Jack Willoughby

Department: Classics and Ancient History
Discipline: Classics and Ancient History

Project Summary

Provisional Title: 'Adriatic Hostilities: The Illyrian Wars with Rome 230 BC - 14AD' My research looks into the conflicts between Rome and Illyria during the period, focusing on Roman hostilities with the rising power of the Ardiaeian kingdom and the development of a Roman province on the Eastern seaboard through a series of military engagements. Although limited Illyrian sources have survived, the surviving historical record provided by Greek and Roman authors is comparatively plentiful. The accounts of Livy, Polybius, Cassius Dio and Appian among others provide a useful means to get to grips with the conflicts in question and to gauge Roman and Greek opinions on the inhabitants of the region and the wars themselves.
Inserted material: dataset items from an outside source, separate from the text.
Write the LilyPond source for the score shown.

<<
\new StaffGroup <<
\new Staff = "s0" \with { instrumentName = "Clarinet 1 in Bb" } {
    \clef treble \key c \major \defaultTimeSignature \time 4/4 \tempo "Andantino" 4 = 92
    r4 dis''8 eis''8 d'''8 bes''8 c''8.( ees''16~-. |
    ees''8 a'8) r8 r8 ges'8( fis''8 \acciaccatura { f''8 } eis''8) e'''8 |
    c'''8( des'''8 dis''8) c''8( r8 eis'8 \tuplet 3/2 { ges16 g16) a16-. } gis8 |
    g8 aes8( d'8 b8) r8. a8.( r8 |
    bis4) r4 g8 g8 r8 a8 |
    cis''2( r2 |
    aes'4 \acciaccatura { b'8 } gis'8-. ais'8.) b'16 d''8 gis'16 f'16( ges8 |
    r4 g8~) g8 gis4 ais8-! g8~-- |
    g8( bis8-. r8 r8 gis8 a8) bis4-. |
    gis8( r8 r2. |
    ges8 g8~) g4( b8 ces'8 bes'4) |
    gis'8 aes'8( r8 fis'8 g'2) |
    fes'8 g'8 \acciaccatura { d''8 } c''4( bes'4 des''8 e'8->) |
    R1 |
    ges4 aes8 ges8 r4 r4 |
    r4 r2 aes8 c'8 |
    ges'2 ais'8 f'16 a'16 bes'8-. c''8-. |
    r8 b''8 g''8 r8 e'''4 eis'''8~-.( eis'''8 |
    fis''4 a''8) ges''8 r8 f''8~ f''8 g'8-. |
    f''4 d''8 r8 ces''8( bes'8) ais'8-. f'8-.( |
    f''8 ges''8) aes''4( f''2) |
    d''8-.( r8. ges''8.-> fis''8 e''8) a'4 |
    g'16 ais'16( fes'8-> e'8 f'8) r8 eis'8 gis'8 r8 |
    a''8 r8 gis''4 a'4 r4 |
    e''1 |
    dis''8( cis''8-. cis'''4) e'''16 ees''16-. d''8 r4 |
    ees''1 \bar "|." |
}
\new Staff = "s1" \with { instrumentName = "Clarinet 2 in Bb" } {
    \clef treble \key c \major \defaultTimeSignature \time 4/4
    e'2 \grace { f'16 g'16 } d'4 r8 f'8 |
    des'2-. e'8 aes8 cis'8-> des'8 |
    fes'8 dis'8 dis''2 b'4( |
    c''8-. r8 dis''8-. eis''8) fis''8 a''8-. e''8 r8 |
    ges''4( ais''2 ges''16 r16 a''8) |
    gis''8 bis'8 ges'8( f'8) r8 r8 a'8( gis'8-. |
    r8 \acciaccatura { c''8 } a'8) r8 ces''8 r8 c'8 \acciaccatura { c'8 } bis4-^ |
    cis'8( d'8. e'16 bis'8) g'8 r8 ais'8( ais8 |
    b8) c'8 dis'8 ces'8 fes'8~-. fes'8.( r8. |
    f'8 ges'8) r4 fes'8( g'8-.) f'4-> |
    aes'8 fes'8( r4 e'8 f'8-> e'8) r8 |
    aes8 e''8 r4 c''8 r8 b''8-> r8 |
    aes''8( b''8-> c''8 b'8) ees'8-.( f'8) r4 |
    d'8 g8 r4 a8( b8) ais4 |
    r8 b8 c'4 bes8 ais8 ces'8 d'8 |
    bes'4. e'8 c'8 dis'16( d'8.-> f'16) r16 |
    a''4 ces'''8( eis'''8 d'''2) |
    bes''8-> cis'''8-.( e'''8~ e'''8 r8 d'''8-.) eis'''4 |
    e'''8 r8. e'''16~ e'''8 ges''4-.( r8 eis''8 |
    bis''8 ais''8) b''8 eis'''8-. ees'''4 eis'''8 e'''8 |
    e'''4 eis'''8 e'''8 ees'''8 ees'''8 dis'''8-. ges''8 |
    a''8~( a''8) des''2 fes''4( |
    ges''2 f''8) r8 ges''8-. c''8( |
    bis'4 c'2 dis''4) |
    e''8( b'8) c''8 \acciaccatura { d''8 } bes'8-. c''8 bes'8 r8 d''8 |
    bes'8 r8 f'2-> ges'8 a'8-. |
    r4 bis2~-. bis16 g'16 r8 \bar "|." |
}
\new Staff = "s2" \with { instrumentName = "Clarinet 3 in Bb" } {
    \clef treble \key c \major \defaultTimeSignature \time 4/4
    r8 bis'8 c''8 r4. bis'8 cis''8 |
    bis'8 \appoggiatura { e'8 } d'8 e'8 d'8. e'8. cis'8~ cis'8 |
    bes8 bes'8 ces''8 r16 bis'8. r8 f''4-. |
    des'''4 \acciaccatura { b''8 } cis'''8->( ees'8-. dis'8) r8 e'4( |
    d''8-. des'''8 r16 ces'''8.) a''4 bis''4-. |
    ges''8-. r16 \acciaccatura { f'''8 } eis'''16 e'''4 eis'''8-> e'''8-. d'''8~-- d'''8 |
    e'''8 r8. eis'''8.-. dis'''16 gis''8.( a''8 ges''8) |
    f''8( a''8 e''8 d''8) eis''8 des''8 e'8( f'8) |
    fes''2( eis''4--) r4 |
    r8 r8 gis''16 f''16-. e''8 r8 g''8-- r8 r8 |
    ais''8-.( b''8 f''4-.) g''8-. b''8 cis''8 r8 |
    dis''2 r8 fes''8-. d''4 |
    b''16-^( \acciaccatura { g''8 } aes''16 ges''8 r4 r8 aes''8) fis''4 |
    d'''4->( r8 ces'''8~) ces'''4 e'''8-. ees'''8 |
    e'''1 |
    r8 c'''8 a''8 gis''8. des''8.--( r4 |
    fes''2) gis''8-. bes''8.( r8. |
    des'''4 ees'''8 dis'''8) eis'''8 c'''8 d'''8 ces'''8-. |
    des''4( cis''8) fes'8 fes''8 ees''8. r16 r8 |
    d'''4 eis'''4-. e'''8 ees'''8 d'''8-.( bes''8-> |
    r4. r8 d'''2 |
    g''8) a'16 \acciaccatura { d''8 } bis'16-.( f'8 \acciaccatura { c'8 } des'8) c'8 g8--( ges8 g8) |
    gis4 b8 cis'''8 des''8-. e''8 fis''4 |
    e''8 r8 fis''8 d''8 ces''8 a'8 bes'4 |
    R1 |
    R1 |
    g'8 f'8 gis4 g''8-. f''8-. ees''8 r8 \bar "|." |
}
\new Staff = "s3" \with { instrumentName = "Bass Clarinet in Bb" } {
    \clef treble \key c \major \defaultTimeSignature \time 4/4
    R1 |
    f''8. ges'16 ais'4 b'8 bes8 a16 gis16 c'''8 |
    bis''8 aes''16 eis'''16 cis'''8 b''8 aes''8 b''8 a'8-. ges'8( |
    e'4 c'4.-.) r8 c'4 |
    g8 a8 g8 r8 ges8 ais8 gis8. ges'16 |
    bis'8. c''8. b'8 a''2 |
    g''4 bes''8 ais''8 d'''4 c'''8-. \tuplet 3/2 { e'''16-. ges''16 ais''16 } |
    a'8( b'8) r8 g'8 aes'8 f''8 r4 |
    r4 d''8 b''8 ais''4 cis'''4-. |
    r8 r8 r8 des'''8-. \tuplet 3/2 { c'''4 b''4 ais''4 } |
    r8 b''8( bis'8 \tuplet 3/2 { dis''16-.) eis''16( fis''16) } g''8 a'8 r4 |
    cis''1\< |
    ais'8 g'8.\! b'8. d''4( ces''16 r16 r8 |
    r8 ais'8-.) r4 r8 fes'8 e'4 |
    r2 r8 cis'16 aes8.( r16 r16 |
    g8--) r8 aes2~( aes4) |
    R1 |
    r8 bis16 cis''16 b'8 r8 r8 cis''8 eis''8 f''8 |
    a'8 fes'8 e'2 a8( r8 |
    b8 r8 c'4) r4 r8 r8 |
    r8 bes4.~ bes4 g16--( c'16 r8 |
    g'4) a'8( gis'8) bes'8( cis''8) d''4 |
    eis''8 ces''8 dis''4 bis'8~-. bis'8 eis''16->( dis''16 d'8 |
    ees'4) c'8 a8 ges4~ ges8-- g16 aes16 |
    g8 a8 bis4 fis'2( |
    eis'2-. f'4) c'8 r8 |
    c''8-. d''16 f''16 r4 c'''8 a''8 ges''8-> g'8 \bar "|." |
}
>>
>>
My research subsequently closely examines these historical accounts to critique their handling of the events in question and attempt to rectify the factual discrepancies that exist. The reception of Illyrian culture and identity has altered in the past few years after the political turmoil surrounding the breakup of the former Yugoslavia and this has ensured greater clarity into these areas. My research also examines the surviving material culture in the region and the relevant geography to gain a more nuanced understanding of the area itself. My research moreover shall attempt to place these events in the wider context of Roman expansion and imperialism during the Middle and Late Republic and during the Augustan Age. As the initial intervention by the Republic on foreign soil, Illyria has an important role to play in the changing nature of Roman foreign policy. The progression of Roman dealings with a perceived barbarian kingdom over the course of this period can provide a useful means to better understand the development of Rome's outlook across the Adriatic and beyond. As such my research looks at the wider implications of these wars and where they fit into Rome's diplomatic and military engagements of the time.

Supervisory Team

Primary Supervisor: Prof. David Braund Secondary Supervisor: Dr. Martin Pitts

Wider Research Interests

My wider research interests include: The foreign policy of the Roman Republic and Empire, the development of foreign provinciae, Diplomacy and Warfare in the Ancient World, the evolution of Roman military practice and doctrine, Roman attitudes to kingship, Polybius' Histories and the shift of power from East to West therein.